» Data listing
^^^^^^^^

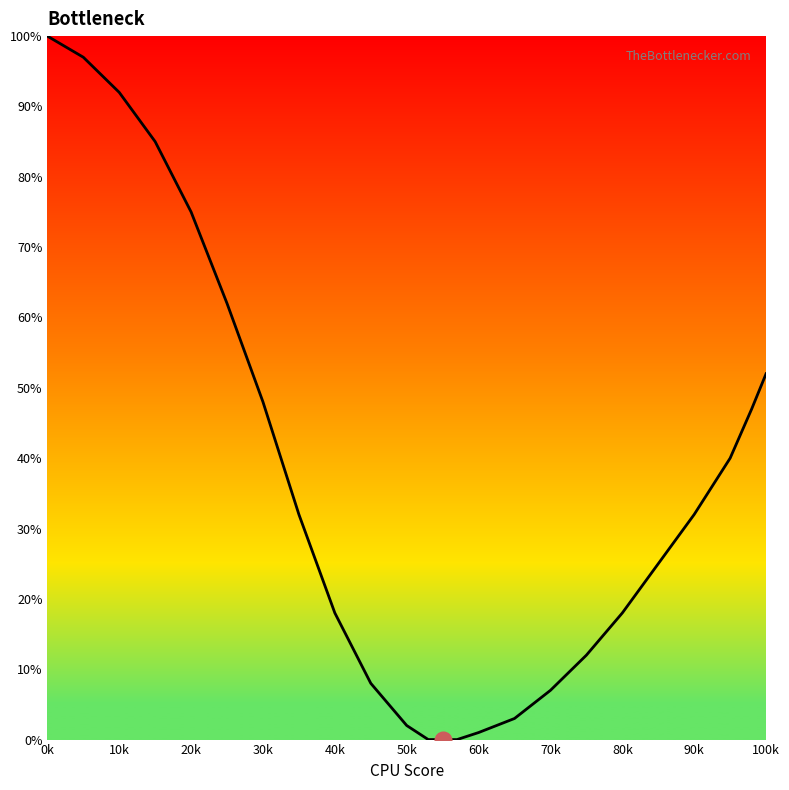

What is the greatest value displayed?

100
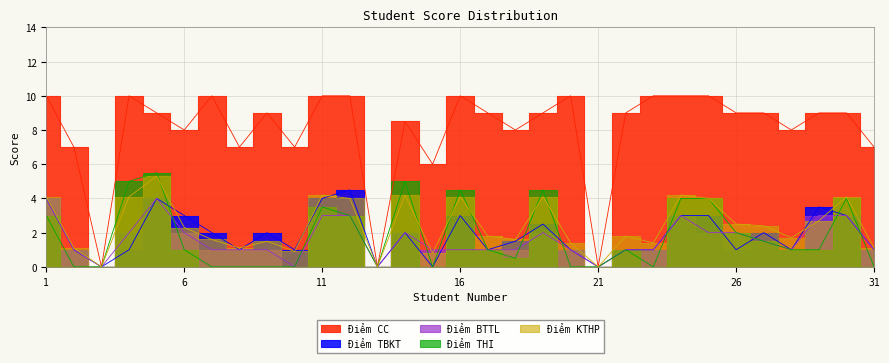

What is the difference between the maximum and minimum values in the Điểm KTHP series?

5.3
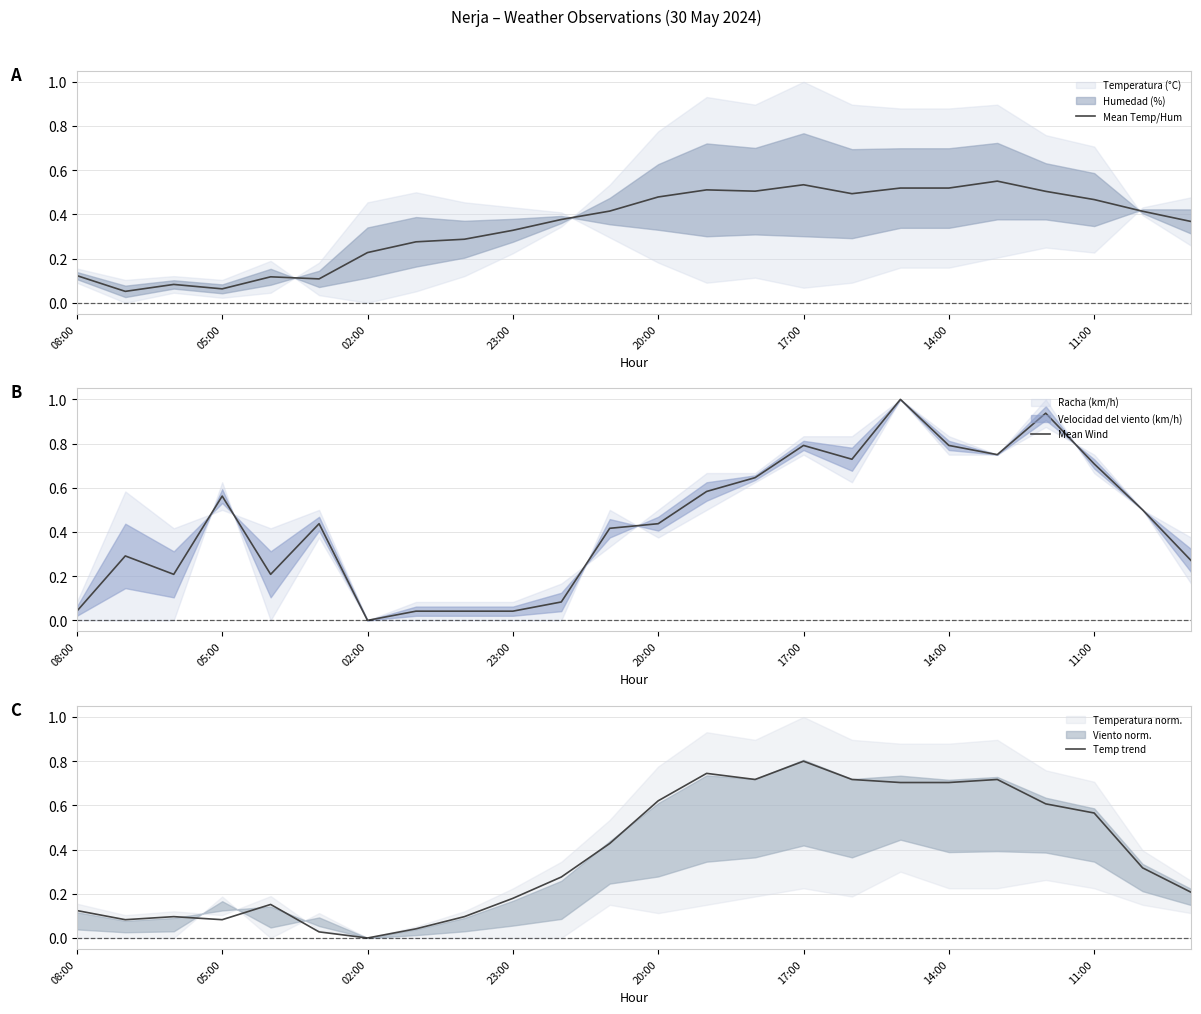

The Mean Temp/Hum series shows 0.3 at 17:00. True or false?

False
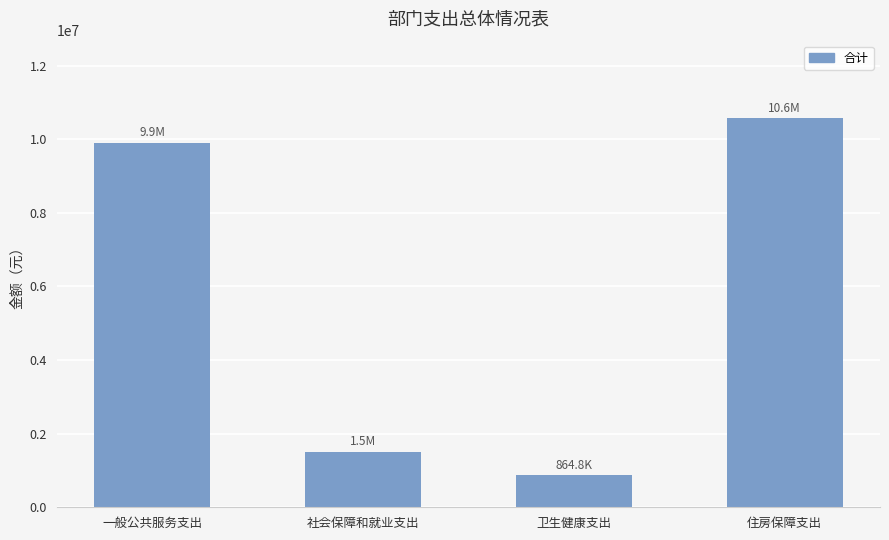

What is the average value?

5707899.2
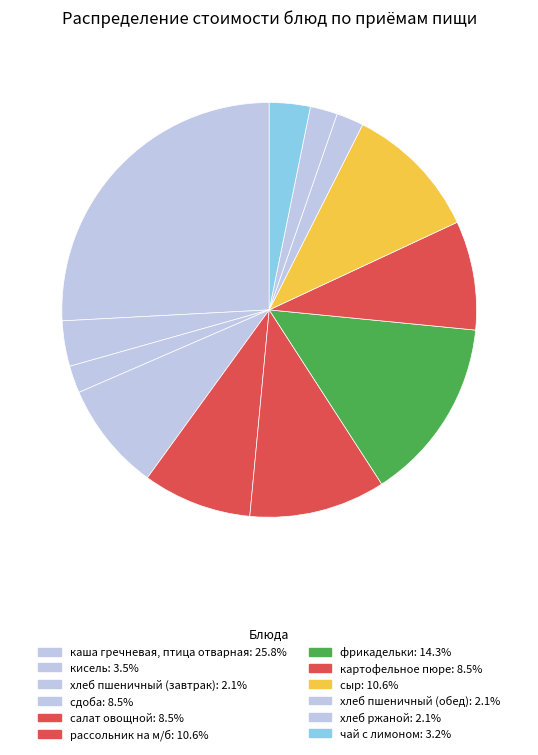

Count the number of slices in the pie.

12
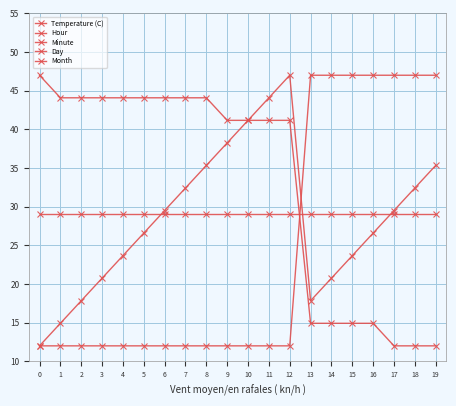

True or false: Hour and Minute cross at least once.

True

^^^^^^^^

» Task brief
Output the rows above as a JSON list of strings, one string per line, with blank lines and the pictures left out.

» Expected answer
[
  "What is the greatest value displayed?",
  "100",
  "What is the difference between the maximum and minimum values in the Điểm KTHP series?",
  "5.3",
  "The Mean Temp/Hum series shows 0.3 at 17:00. True or false?",
  "False",
  "What is the average value?",
  "5707899.2",
  "Count the number of slices in the pie.",
  "12",
  "True or false: Hour and Minute cross at least once.",
  "True"
]